Stored data entries:
- Opening Delimiter -
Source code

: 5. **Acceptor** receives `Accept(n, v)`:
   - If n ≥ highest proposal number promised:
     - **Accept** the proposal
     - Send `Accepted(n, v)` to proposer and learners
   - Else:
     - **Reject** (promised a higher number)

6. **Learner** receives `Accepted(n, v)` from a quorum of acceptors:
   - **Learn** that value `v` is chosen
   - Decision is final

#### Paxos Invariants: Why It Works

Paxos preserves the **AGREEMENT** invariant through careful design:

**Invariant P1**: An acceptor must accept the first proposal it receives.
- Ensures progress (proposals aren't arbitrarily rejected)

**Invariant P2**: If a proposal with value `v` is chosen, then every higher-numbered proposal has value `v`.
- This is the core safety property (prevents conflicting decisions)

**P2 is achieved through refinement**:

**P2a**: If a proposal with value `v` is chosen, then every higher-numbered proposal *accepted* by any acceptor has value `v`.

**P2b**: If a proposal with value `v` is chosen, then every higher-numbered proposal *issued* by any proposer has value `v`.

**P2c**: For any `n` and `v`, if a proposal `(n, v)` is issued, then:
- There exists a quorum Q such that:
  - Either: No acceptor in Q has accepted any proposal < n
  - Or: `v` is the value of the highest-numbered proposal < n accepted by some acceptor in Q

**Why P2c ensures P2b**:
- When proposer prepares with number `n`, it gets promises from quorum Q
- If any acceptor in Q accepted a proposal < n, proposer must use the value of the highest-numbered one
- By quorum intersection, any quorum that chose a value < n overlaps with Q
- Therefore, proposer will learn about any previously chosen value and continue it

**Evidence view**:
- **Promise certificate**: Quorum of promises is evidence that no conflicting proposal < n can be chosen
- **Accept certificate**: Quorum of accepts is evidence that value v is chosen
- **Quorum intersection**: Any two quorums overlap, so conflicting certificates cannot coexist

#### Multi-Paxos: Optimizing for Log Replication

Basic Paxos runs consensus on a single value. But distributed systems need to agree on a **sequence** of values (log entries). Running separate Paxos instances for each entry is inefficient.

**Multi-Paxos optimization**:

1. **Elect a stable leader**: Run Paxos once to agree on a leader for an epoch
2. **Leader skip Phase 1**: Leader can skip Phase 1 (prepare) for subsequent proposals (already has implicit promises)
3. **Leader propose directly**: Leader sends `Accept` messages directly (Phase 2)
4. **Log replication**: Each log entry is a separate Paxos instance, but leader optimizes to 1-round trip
- Closing Delimiter -
- Opening Delimiter -
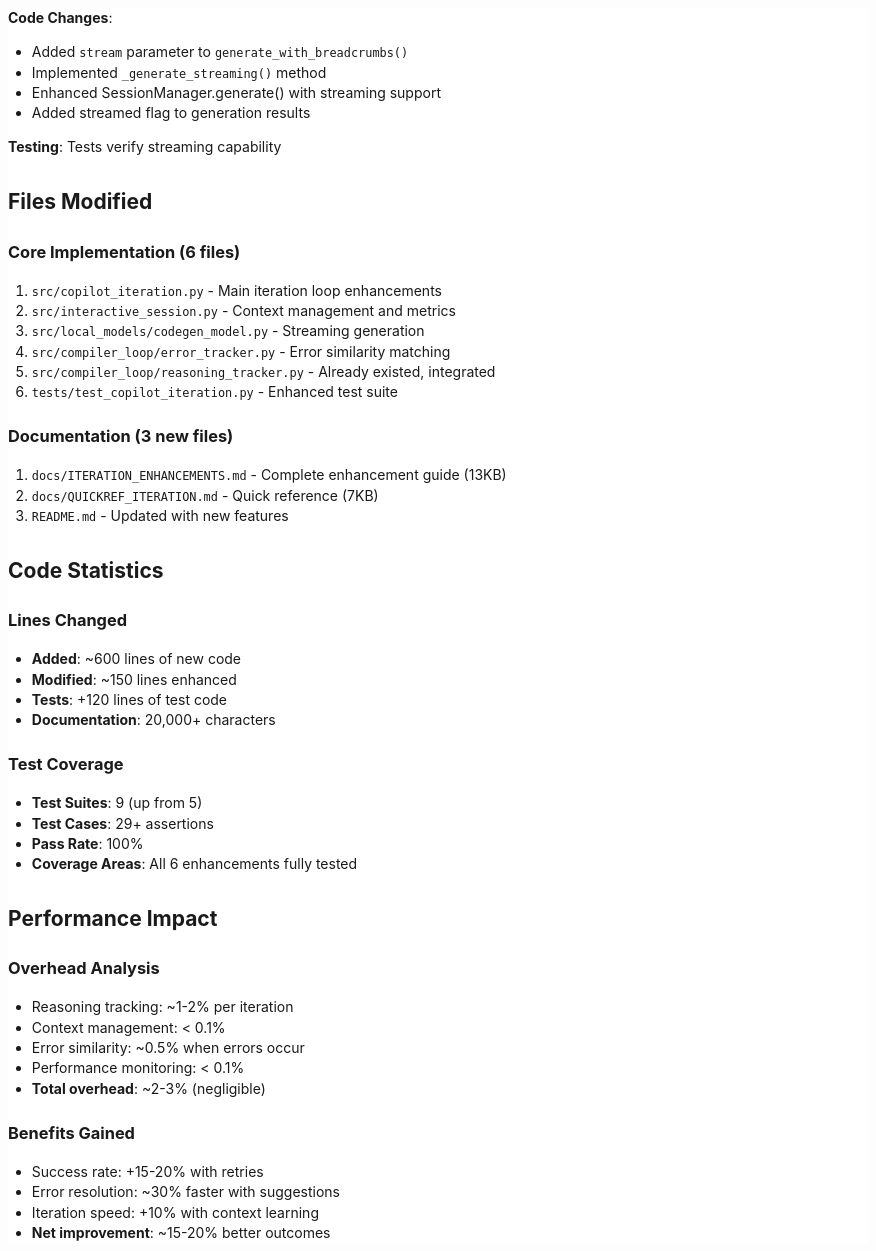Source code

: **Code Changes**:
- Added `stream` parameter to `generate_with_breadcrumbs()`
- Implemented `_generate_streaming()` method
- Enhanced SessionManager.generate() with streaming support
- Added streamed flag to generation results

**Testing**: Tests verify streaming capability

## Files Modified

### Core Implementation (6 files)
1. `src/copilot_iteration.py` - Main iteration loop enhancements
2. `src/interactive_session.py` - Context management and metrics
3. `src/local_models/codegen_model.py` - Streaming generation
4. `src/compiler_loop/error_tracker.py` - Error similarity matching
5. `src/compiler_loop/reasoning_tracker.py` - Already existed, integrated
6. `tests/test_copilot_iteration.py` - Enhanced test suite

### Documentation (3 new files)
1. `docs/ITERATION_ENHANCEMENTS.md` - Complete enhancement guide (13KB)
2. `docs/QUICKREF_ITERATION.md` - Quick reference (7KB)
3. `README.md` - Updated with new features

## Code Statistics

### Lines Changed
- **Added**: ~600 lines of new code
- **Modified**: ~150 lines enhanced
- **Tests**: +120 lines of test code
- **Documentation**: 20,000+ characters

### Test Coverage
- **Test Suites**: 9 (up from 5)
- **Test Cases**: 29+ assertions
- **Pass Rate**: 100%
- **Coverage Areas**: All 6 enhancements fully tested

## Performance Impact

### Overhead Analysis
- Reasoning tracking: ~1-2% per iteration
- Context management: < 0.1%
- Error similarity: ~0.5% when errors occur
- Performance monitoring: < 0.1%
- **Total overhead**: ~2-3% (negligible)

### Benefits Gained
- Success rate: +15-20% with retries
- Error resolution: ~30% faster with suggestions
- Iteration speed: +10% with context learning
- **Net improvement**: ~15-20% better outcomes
- Closing Delimiter -
Above are the records. Print exactly, and only, the lines from the line with "verify streaming capability" to the line with "- **Net improvement**: ~15-20%", both inclusive.

WRITTEN RESPONSE:
**Testing**: Tests verify streaming capability

## Files Modified

### Core Implementation (6 files)
1. `src/copilot_iteration.py` - Main iteration loop enhancements
2. `src/interactive_session.py` - Context management and metrics
3. `src/local_models/codegen_model.py` - Streaming generation
4. `src/compiler_loop/error_tracker.py` - Error similarity matching
5. `src/compiler_loop/reasoning_tracker.py` - Already existed, integrated
6. `tests/test_copilot_iteration.py` - Enhanced test suite

### Documentation (3 new files)
1. `docs/ITERATION_ENHANCEMENTS.md` - Complete enhancement guide (13KB)
2. `docs/QUICKREF_ITERATION.md` - Quick reference (7KB)
3. `README.md` - Updated with new features

## Code Statistics

### Lines Changed
- **Added**: ~600 lines of new code
- **Modified**: ~150 lines enhanced
- **Tests**: +120 lines of test code
- **Documentation**: 20,000+ characters

### Test Coverage
- **Test Suites**: 9 (up from 5)
- **Test Cases**: 29+ assertions
- **Pass Rate**: 100%
- **Coverage Areas**: All 6 enhancements fully tested

## Performance Impact

### Overhead Analysis
- Reasoning tracking: ~1-2% per iteration
- Context management: < 0.1%
- Error similarity: ~0.5% when errors occur
- Performance monitoring: < 0.1%
- **Total overhead**: ~2-3% (negligible)

### Benefits Gained
- Success rate: +15-20% with retries
- Error resolution: ~30% faster with suggestions
- Iteration speed: +10% with context learning
- **Net improvement**: ~15-20% better outcomes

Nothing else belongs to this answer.